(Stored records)
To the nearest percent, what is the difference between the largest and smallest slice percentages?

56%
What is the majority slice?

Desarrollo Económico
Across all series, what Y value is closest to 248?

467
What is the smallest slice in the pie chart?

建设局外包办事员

...

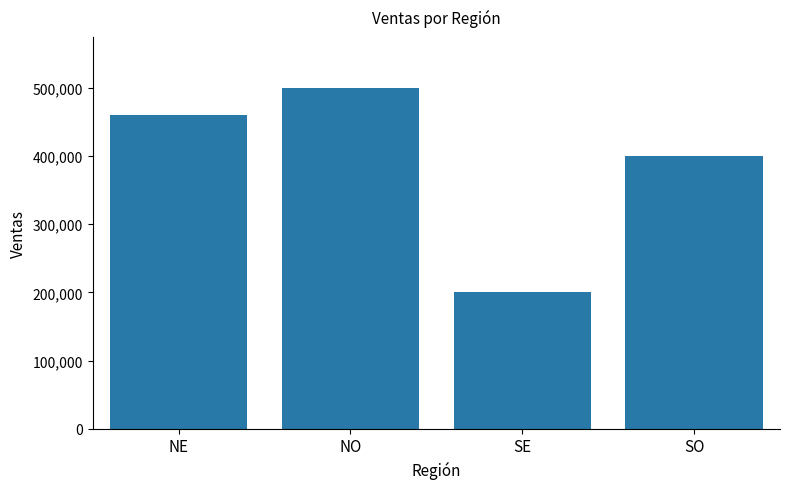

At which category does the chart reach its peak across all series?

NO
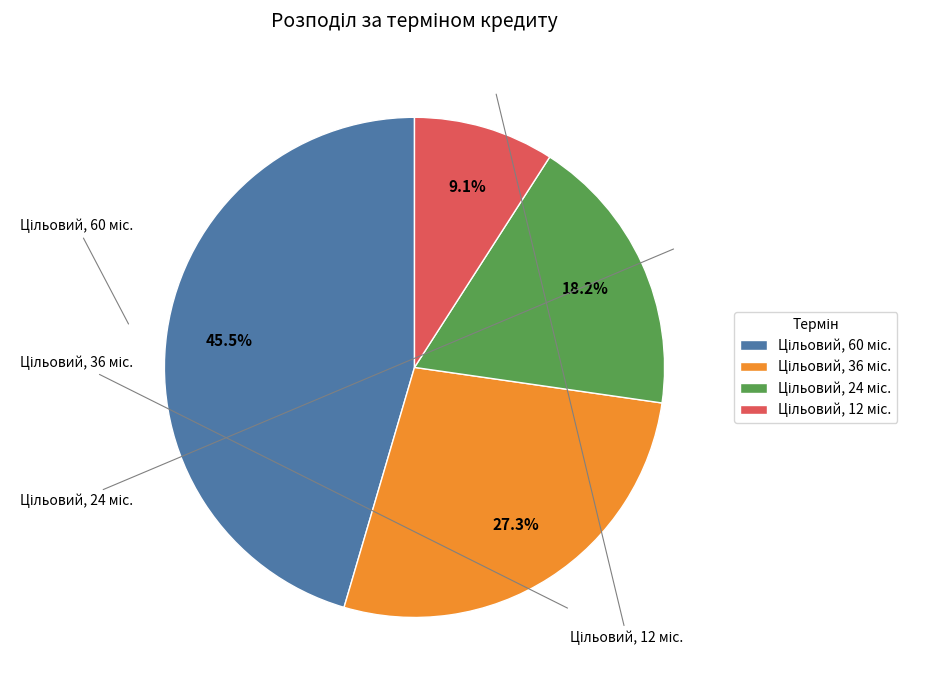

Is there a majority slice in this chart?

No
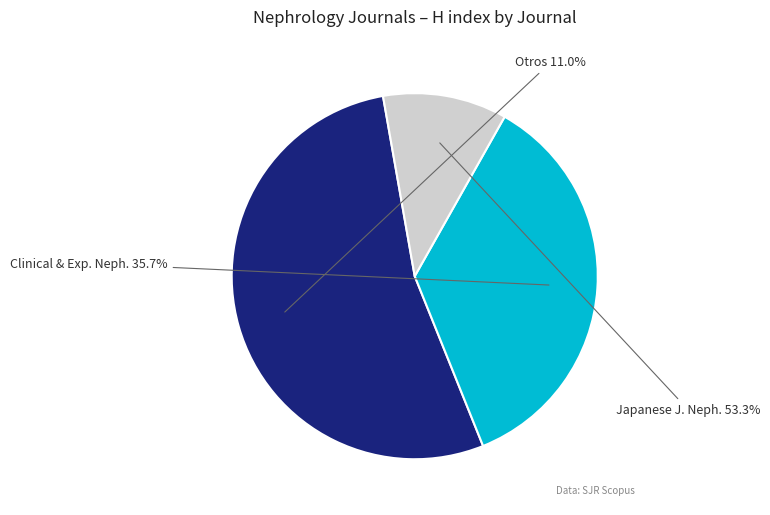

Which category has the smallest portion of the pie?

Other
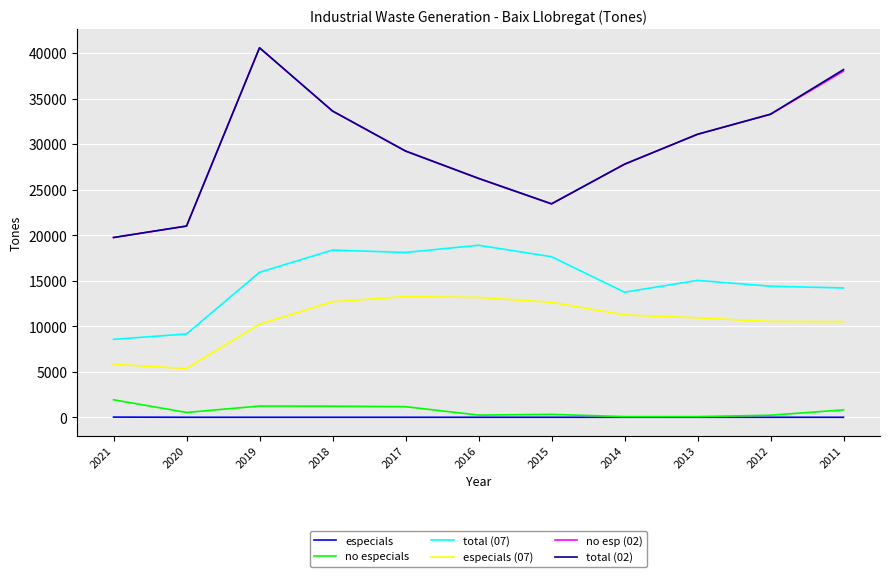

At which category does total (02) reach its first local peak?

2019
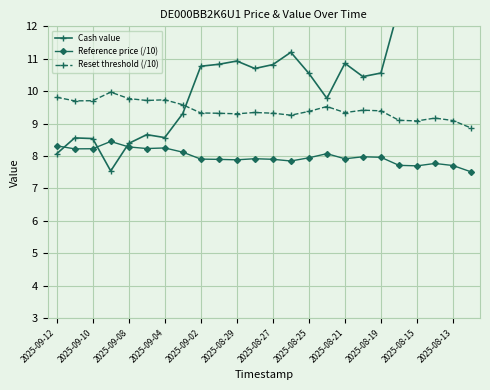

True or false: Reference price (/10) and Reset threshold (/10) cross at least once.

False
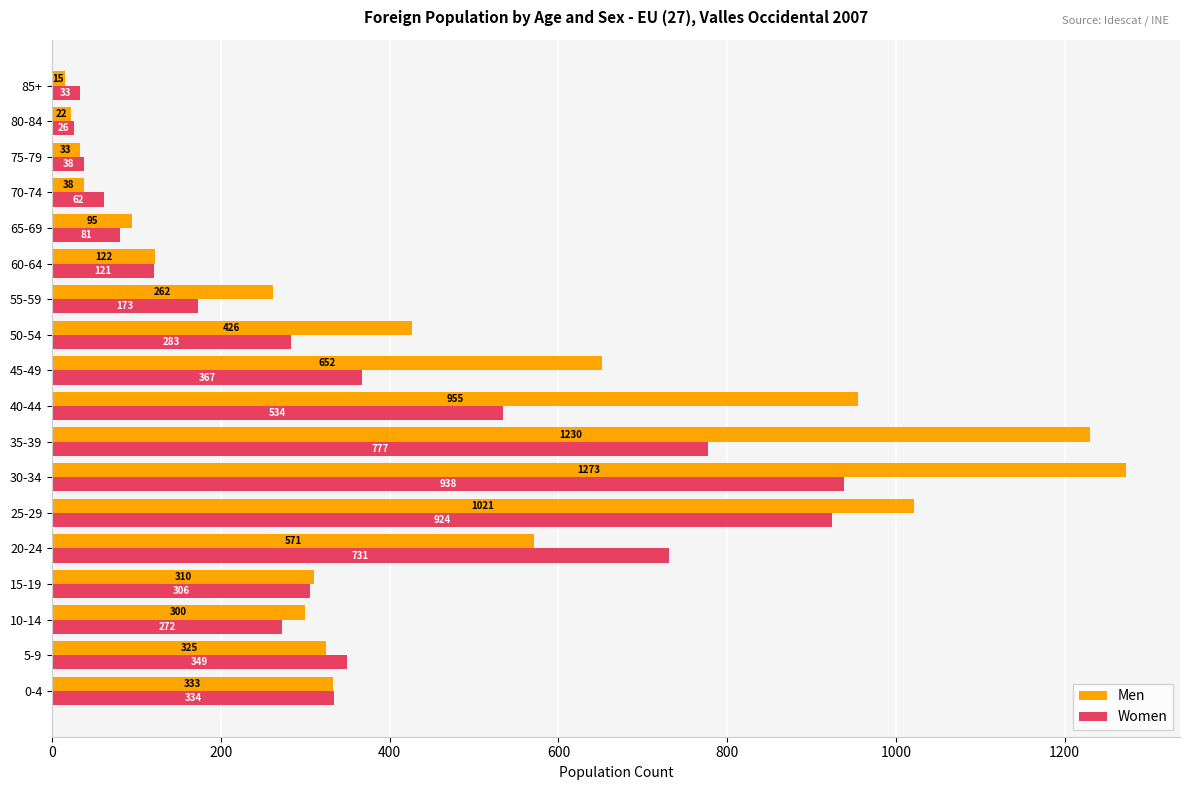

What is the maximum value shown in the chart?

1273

Directions:
Repeat the rows word for word, starting with the line containing "To the nearest" and going on through the line containing "What is the smallest slice in the pie chart?".

Reply:
To the nearest percent, what is the difference between the largest and smallest slice percentages?

56%
What is the majority slice?

Desarrollo Económico
Across all series, what Y value is closest to 248?

467
What is the smallest slice in the pie chart?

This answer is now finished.